#### [JOB ITEM]
Render every line of the items below as a Markdown table with two columns, Row and Line, numbering the rows in order and leaving out blank lines.

#### [EXTRACTED INFORMATION]
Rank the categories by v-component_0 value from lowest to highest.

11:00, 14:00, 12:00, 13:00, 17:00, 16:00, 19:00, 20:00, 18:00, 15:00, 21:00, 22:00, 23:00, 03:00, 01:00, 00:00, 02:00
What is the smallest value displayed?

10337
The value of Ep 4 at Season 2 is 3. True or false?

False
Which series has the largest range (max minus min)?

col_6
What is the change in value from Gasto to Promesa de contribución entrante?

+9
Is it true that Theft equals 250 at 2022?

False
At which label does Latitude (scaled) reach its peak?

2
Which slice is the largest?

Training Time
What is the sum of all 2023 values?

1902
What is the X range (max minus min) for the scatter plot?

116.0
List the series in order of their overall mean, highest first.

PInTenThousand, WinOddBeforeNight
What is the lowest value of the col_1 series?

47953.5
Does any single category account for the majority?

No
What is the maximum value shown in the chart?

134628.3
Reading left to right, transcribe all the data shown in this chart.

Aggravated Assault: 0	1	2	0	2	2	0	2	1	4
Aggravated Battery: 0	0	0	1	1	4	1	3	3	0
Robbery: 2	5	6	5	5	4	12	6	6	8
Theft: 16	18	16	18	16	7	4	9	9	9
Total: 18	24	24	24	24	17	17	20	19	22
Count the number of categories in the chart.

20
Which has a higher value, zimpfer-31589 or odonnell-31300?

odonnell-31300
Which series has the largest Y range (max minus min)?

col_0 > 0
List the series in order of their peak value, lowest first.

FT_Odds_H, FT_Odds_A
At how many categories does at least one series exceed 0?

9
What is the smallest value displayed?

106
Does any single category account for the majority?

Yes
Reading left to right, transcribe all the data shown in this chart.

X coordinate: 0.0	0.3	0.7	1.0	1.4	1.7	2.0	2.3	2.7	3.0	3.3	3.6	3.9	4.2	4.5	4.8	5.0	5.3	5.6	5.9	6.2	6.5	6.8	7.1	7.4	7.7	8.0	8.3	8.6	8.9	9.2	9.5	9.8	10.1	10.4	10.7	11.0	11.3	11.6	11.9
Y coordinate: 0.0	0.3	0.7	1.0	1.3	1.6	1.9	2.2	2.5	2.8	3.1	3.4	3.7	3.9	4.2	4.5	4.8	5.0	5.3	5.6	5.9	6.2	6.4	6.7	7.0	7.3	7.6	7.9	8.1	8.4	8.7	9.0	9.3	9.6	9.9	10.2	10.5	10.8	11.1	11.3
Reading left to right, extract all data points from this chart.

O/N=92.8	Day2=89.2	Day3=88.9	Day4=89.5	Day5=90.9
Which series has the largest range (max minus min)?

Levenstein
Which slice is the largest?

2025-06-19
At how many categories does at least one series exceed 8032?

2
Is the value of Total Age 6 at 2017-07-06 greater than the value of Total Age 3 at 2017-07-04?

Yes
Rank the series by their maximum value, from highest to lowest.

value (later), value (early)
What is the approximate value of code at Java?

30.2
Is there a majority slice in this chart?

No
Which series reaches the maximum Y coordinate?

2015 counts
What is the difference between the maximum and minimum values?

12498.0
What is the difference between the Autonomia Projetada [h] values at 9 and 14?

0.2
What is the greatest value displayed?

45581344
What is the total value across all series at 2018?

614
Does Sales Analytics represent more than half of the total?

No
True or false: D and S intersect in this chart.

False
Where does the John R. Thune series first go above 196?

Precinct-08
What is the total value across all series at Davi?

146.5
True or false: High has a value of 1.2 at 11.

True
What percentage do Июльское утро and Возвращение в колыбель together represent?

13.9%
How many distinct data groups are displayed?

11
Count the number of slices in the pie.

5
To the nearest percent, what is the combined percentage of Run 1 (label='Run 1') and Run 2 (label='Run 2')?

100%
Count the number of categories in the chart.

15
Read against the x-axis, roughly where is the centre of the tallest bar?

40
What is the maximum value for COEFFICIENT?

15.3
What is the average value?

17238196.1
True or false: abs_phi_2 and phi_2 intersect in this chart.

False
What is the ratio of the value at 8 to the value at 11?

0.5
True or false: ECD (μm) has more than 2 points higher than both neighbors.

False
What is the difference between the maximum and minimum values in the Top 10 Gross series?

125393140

#### [OUTPUT]
| Row | Line |
|---|---|
| 1 | Rank the categories by v-component_0 value from lowest to highest. |
| 2 | 11:00, 14:00, 12:00, 13:00, 17:00, 16:00, 19:00, 20:00, 18:00, 15:00, 21:00, 22:00, 23:00, 03:00, 01:00, 00:00, 02:00 |
| 3 | What is the smallest value displayed? |
| 4 | 10337 |
| 5 | The value of Ep 4 at Season 2 is 3. True or false? |
| 6 | False |
| 7 | Which series has the largest range (max minus min)? |
| 8 | col_6 |
| 9 | What is the change in value from Gasto to Promesa de contribución entrante? |
| 10 | +9 |
| 11 | Is it true that Theft equals 250 at 2022? |
| 12 | False |
| 13 | At which label does Latitude (scaled) reach its peak? |
| 14 | 2 |
| 15 | Which slice is the largest? |
| 16 | Training Time |
| 17 | What is the sum of all 2023 values? |
| 18 | 1902 |
| 19 | What is the X range (max minus min) for the scatter plot? |
| 20 | 116.0 |
| 21 | List the series in order of their overall mean, highest first. |
| 22 | PInTenThousand, WinOddBeforeNight |
| 23 | What is the lowest value of the col_1 series? |
| 24 | 47953.5 |
| 25 | Does any single category account for the majority? |
| 26 | No |
| 27 | What is the maximum value shown in the chart? |
| 28 | 134628.3 |
| 29 | Reading left to right, transcribe all the data shown in this chart. |
| 30 | Aggravated Assault: 0	1	2	0	2	2	0	2	1	4 |
| 31 | Aggravated Battery: 0	0	0	1	1	4	1	3	3	0 |
| 32 | Robbery: 2	5	6	5	5	4	12	6	6	8 |
| 33 | Theft: 16	18	16	18	16	7	4	9	9	9 |
| 34 | Total: 18	24	24	24	24	17	17	20	19	22 |
| 35 | Count the number of categories in the chart. |
| 36 | 20 |
| 37 | Which has a higher value, zimpfer-31589 or odonnell-31300? |
| 38 | odonnell-31300 |
| 39 | Which series has the largest Y range (max minus min)? |
| 40 | col_0 > 0 |
| 41 | List the series in order of their peak value, lowest first. |
| 42 | FT_Odds_H, FT_Odds_A |
| 43 | At how many categories does at least one series exceed 0? |
| 44 | 9 |
| 45 | What is the smallest value displayed? |
| 46 | 106 |
| 47 | Does any single category account for the majority? |
| 48 | Yes |
| 49 | Reading left to right, transcribe all the data shown in this chart. |
| 50 | X coordinate: 0.0	0.3	0.7	1.0	1.4	1.7	2.0	2.3	2.7	3.0	3.3	3.6	3.9	4.2	4.5	4.8	5.0	5.3	5.6	5.9	6.2	6.5	6.8	7.1	7.4	7.7	8.0	8.3	8.6	8.9	9.2	9.5	9.8	10.1	10.4	10.7	11.0	11.3	11.6	11.9 |
| 51 | Y coordinate: 0.0	0.3	0.7	1.0	1.3	1.6	1.9	2.2	2.5	2.8	3.1	3.4	3.7	3.9	4.2	4.5	4.8	5.0	5.3	5.6	5.9	6.2	6.4	6.7	7.0	7.3	7.6	7.9	8.1	8.4	8.7	9.0	9.3	9.6	9.9	10.2	10.5	10.8	11.1	11.3 |
| 52 | Reading left to right, extract all data points from this chart. |
| 53 | O/N=92.8	Day2=89.2	Day3=88.9	Day4=89.5	Day5=90.9 |
| 54 | Which series has the largest range (max minus min)? |
| 55 | Levenstein |
| 56 | Which slice is the largest? |
| 57 | 2025-06-19 |
| 58 | At how many categories does at least one series exceed 8032? |
| 59 | 2 |
| 60 | Is the value of Total Age 6 at 2017-07-06 greater than the value of Total Age 3 at 2017-07-04? |
| 61 | Yes |
| 62 | Rank the series by their maximum value, from highest to lowest. |
| 63 | value (later), value (early) |
| 64 | What is the approximate value of code at Java? |
| 65 | 30.2 |
| 66 | Is there a majority slice in this chart? |
| 67 | No |
| 68 | Which series reaches the maximum Y coordinate? |
| 69 | 2015 counts |
| 70 | What is the difference between the maximum and minimum values? |
| 71 | 12498.0 |
| 72 | What is the difference between the Autonomia Projetada [h] values at 9 and 14? |
| 73 | 0.2 |
| 74 | What is the greatest value displayed? |
| 75 | 45581344 |
| 76 | What is the total value across all series at 2018? |
| 77 | 614 |
| 78 | Does Sales Analytics represent more than half of the total? |
| 79 | No |
| 80 | True or false: D and S intersect in this chart. |
| 81 | False |
| 82 | Where does the John R. Thune series first go above 196? |
| 83 | Precinct-08 |
| 84 | What is the total value across all series at Davi? |
| 85 | 146.5 |
| 86 | True or false: High has a value of 1.2 at 11. |
| 87 | True |
| 88 | What percentage do Июльское утро and Возвращение в колыбель together represent? |
| 89 | 13.9% |
| 90 | How many distinct data groups are displayed? |
| 91 | 11 |
| 92 | Count the number of slices in the pie. |
| 93 | 5 |
| 94 | To the nearest percent, what is the combined percentage of Run 1 (label='Run 1') and Run 2 (label='Run 2')? |
| 95 | 100% |
| 96 | Count the number of categories in the chart. |
| 97 | 15 |
| 98 | Read against the x-axis, roughly where is the centre of the tallest bar? |
| 99 | 40 |
| 100 | What is the maximum value for COEFFICIENT? |
| 101 | 15.3 |
| 102 | What is the average value? |
| 103 | 17238196.1 |
| 104 | True or false: abs_phi_2 and phi_2 intersect in this chart. |
| 105 | False |
| 106 | What is the ratio of the value at 8 to the value at 11? |
| 107 | 0.5 |
| 108 | True or false: ECD (μm) has more than 2 points higher than both neighbors. |
| 109 | False |
| 110 | What is the difference between the maximum and minimum values in the Top 10 Gross series? |
| 111 | 125393140 |